[Data listing]
++++++++

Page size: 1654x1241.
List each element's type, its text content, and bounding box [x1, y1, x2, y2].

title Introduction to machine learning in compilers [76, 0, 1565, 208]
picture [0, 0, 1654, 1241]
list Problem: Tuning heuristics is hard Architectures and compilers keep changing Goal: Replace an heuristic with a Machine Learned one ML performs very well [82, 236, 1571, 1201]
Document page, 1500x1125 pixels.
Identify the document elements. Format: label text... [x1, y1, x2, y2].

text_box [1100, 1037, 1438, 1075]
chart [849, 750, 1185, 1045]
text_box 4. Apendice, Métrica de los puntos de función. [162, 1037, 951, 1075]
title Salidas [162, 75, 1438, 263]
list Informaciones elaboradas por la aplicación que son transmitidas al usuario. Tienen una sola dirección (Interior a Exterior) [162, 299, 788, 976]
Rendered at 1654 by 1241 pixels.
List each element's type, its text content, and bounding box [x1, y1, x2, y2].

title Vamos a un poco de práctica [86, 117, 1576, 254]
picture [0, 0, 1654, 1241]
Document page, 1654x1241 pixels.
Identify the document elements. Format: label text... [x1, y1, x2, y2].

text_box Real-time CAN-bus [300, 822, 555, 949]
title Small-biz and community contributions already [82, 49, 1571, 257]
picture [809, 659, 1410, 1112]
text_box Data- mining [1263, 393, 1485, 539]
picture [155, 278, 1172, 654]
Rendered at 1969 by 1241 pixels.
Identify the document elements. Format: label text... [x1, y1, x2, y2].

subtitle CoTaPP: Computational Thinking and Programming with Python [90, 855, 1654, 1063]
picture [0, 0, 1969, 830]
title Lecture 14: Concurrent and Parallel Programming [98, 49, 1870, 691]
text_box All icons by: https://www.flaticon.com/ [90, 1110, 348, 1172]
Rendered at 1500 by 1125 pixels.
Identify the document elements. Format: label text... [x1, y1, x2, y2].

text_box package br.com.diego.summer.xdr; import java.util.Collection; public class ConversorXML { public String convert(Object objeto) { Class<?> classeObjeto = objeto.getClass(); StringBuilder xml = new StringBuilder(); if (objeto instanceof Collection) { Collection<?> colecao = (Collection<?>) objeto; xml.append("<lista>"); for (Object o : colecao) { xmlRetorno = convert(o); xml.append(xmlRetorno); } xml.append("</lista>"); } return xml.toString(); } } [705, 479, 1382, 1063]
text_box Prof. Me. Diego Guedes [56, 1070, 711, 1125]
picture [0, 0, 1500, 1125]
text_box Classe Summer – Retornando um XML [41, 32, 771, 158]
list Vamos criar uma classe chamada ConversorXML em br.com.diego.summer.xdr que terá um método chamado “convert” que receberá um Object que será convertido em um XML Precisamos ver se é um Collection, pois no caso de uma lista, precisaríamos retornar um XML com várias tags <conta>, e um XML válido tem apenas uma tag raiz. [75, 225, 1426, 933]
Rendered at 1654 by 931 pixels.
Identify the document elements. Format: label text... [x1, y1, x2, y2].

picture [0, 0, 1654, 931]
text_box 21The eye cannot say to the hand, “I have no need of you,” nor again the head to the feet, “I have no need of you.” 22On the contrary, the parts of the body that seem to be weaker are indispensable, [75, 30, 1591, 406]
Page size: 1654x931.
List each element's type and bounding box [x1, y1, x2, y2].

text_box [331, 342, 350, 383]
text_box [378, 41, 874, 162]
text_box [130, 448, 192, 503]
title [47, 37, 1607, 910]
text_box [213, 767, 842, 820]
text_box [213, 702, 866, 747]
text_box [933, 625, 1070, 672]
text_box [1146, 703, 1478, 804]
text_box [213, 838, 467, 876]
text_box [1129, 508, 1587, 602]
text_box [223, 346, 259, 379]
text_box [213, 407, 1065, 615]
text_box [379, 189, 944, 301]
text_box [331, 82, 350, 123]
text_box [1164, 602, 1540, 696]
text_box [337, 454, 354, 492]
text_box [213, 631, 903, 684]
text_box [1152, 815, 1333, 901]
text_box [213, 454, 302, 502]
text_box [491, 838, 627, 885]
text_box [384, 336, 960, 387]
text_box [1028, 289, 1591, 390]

++++++++

Your instructions → Copy out every row above verbatim, leaving nothing changed or omitted.

Response for this exercise →
Page size: 1654x1241.
List each element's type, its text content, and bounding box [x1, y1, x2, y2].

title Introduction to machine learning in compilers [76, 0, 1565, 208]
picture [0, 0, 1654, 1241]
list Problem: Tuning heuristics is hard Architectures and compilers keep changing Goal: Replace an heuristic with a Machine Learned one ML performs very well [82, 236, 1571, 1201]
Document page, 1500x1125 pixels.
Identify the document elements. Format: label text... [x1, y1, x2, y2].

text_box [1100, 1037, 1438, 1075]
chart [849, 750, 1185, 1045]
text_box 4. Apendice, Métrica de los puntos de función. [162, 1037, 951, 1075]
title Salidas [162, 75, 1438, 263]
list Informaciones elaboradas por la aplicación que son transmitidas al usuario. Tienen una sola dirección (Interior a Exterior) [162, 299, 788, 976]
Rendered at 1654 by 1241 pixels.
List each element's type, its text content, and bounding box [x1, y1, x2, y2].

title Vamos a un poco de práctica [86, 117, 1576, 254]
picture [0, 0, 1654, 1241]
Document page, 1654x1241 pixels.
Identify the document elements. Format: label text... [x1, y1, x2, y2].

text_box Real-time CAN-bus [300, 822, 555, 949]
title Small-biz and community contributions already [82, 49, 1571, 257]
picture [809, 659, 1410, 1112]
text_box Data- mining [1263, 393, 1485, 539]
picture [155, 278, 1172, 654]
Rendered at 1969 by 1241 pixels.
Identify the document elements. Format: label text... [x1, y1, x2, y2].

subtitle CoTaPP: Computational Thinking and Programming with Python [90, 855, 1654, 1063]
picture [0, 0, 1969, 830]
title Lecture 14: Concurrent and Parallel Programming [98, 49, 1870, 691]
text_box All icons by: https://www.flaticon.com/ [90, 1110, 348, 1172]
Rendered at 1500 by 1125 pixels.
Identify the document elements. Format: label text... [x1, y1, x2, y2].

text_box package br.com.diego.summer.xdr; import java.util.Collection; public class ConversorXML { public String convert(Object objeto) { Class<?> classeObjeto = objeto.getClass(); StringBuilder xml = new StringBuilder(); if (objeto instanceof Collection) { Collection<?> colecao = (Collection<?>) objeto; xml.append("<lista>"); for (Object o : colecao) { xmlRetorno = convert(o); xml.append(xmlRetorno); } xml.append("</lista>"); } return xml.toString(); } } [705, 479, 1382, 1063]
text_box Prof. Me. Diego Guedes [56, 1070, 711, 1125]
picture [0, 0, 1500, 1125]
text_box Classe Summer – Retornando um XML [41, 32, 771, 158]
list Vamos criar uma classe chamada ConversorXML em br.com.diego.summer.xdr que terá um método chamado “convert” que receberá um Object que será convertido em um XML Precisamos ver se é um Collection, pois no caso de uma lista, precisaríamos retornar um XML com várias tags <conta>, e um XML válido tem apenas uma tag raiz. [75, 225, 1426, 933]
Rendered at 1654 by 931 pixels.
Identify the document elements. Format: label text... [x1, y1, x2, y2].

picture [0, 0, 1654, 931]
text_box 21The eye cannot say to the hand, “I have no need of you,” nor again the head to the feet, “I have no need of you.” 22On the contrary, the parts of the body that seem to be weaker are indispensable, [75, 30, 1591, 406]
Page size: 1654x931.
List each element's type and bounding box [x1, y1, x2, y2].

text_box [331, 342, 350, 383]
text_box [378, 41, 874, 162]
text_box [130, 448, 192, 503]
title [47, 37, 1607, 910]
text_box [213, 767, 842, 820]
text_box [213, 702, 866, 747]
text_box [933, 625, 1070, 672]
text_box [1146, 703, 1478, 804]
text_box [213, 838, 467, 876]
text_box [1129, 508, 1587, 602]
text_box [223, 346, 259, 379]
text_box [213, 407, 1065, 615]
text_box [379, 189, 944, 301]
text_box [331, 82, 350, 123]
text_box [1164, 602, 1540, 696]
text_box [337, 454, 354, 492]
text_box [213, 631, 903, 684]
text_box [1152, 815, 1333, 901]
text_box [213, 454, 302, 502]
text_box [491, 838, 627, 885]
text_box [384, 336, 960, 387]
text_box [1028, 289, 1591, 390]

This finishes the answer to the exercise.